The number of people in contact with NHS mental health services has jumped by 11% this year, new data has shown.
According to NHS figures, 1.46 million people used mental health services in August of this year, compared to 1.32 million in the same month the year before, marking an increase of nearly 150,000 people.
It comes as estimates indicate there could be an additional 300,000–730,000 referrals annually for these services between now and 2024, placing ‘significant additional pressure on general practice’.
The latest quarterly data also revealed that only 63% of urgent cases of young people referred to eating disorder services were seen within one week, falling short of the NHS’s own 95% target.
Similarly, only 65% of routine eating disorder cases for young people were referred within four weeks.
Analysis published in August revealed the number of under-19s waiting for urgent treatment for eating disorders tripled during the pandemic.
Commenting on the newest figures, Leila Reyburn, policy and campaigns manager at the mental health charity Mind, said the picture ‘remains bleak’ for people in England with poor mental health.
‘Now more than a third (37 per cent) of young people with eating disorders who need urgent treatment, are not being seen within the NHS’s one week target.
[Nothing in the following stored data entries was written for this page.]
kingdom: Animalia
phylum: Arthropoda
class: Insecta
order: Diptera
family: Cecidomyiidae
This is completely unacceptable. There has also been a decrease in the number of other young people with eating disorders being seen within the NHS four-week target,’ she said.
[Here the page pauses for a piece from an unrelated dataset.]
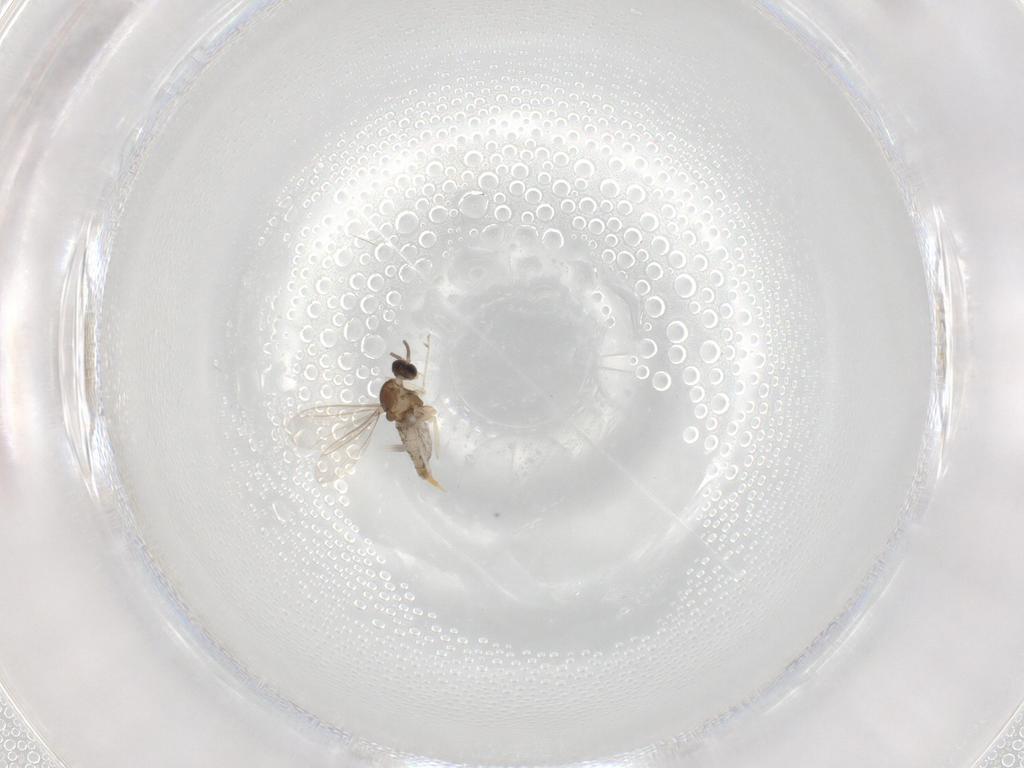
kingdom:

Ms Reyburn added that ‘urgent clarity’ is needed on how much of the funding allocated to the NHS during the spending review (27 October) would be put towards mental health services.
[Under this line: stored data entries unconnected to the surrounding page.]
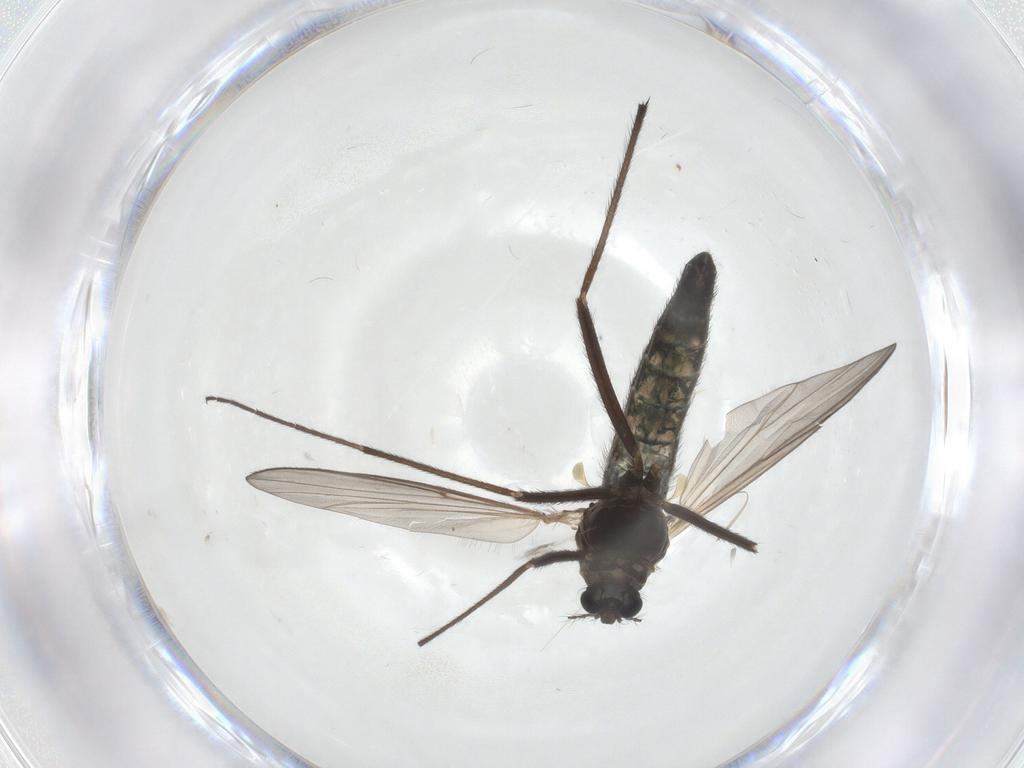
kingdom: Animalia
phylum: Arthropoda
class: Insecta
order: Diptera
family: Chironomidae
Last month, the Treasury had confirmed £5.9bn investment into digital tech and to tackle England’s growing backlog for care, which currently sits at 5.7 million people.
However, chancellor Rishi Sunak faced criticism for not taking it as an opportunity to put mental health on an equal footing with physical health.
Prior to the spending review, NHS Providers cautioned that ‘hard won progress on mental health treatment and services is in jeopardy’ if the NHS does not get the critical investment it needs.